I'm currently learning SAS programming, and I wanted to embark on my own project for now. I have access to SAS Viya, so I was thinking of conducting unsupervised classification of emails (multi-class classification) through VDMML and VTA. 

 

I was thinking of running the text through VTA and then extracting the score code from the categories node, and then process this data to use in VDMML to train a classification model. However, I'm not sure what kind of pipeline would be suitable for this approach as most of the current pipelines seem catered towards supervised learning. 

 

Any help in this area would be appreciated.

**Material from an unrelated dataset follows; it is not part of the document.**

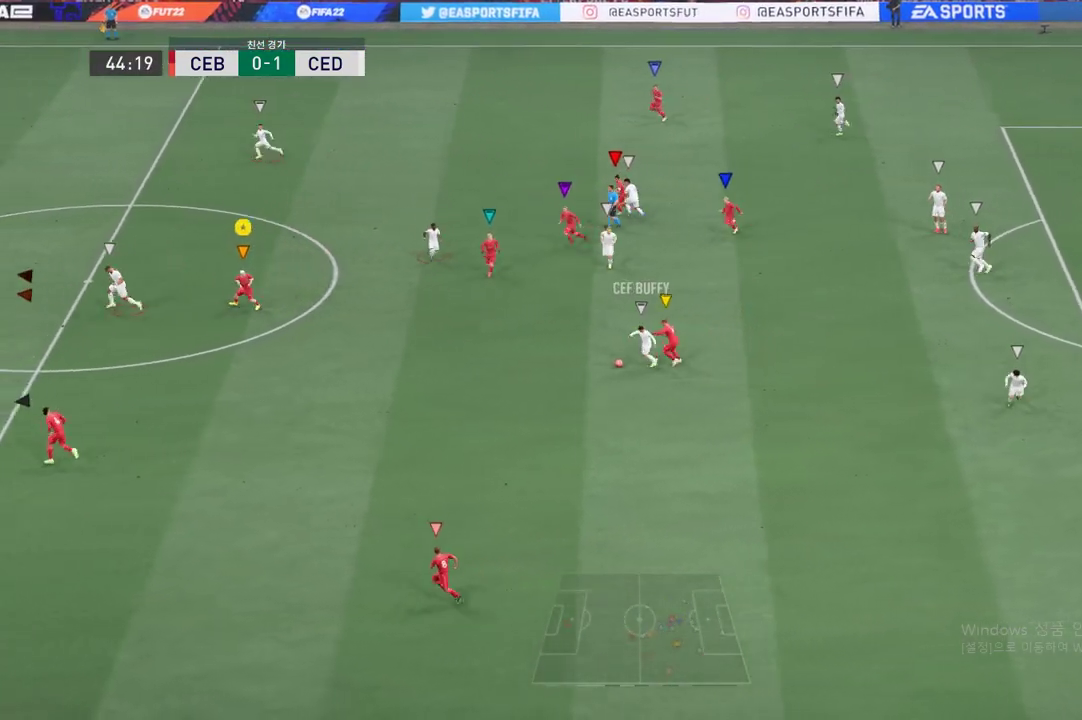
{"buttons": ["R2"], "left_stick": "left", "events": []}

Apologies if this is a very basic question, and thank

1 ACCEPTED SOLUTION

Accepted Solutions
sbxkoenk
SAS Super FREQ

I'm not so sure this is the best little project to learn SAS programming ... but anyway.

 

In SAS terminology multi-class classification (and multi-label classification) are always supervised.

You probably need unsupervised learning clustering classifiers or topic detection capabilities.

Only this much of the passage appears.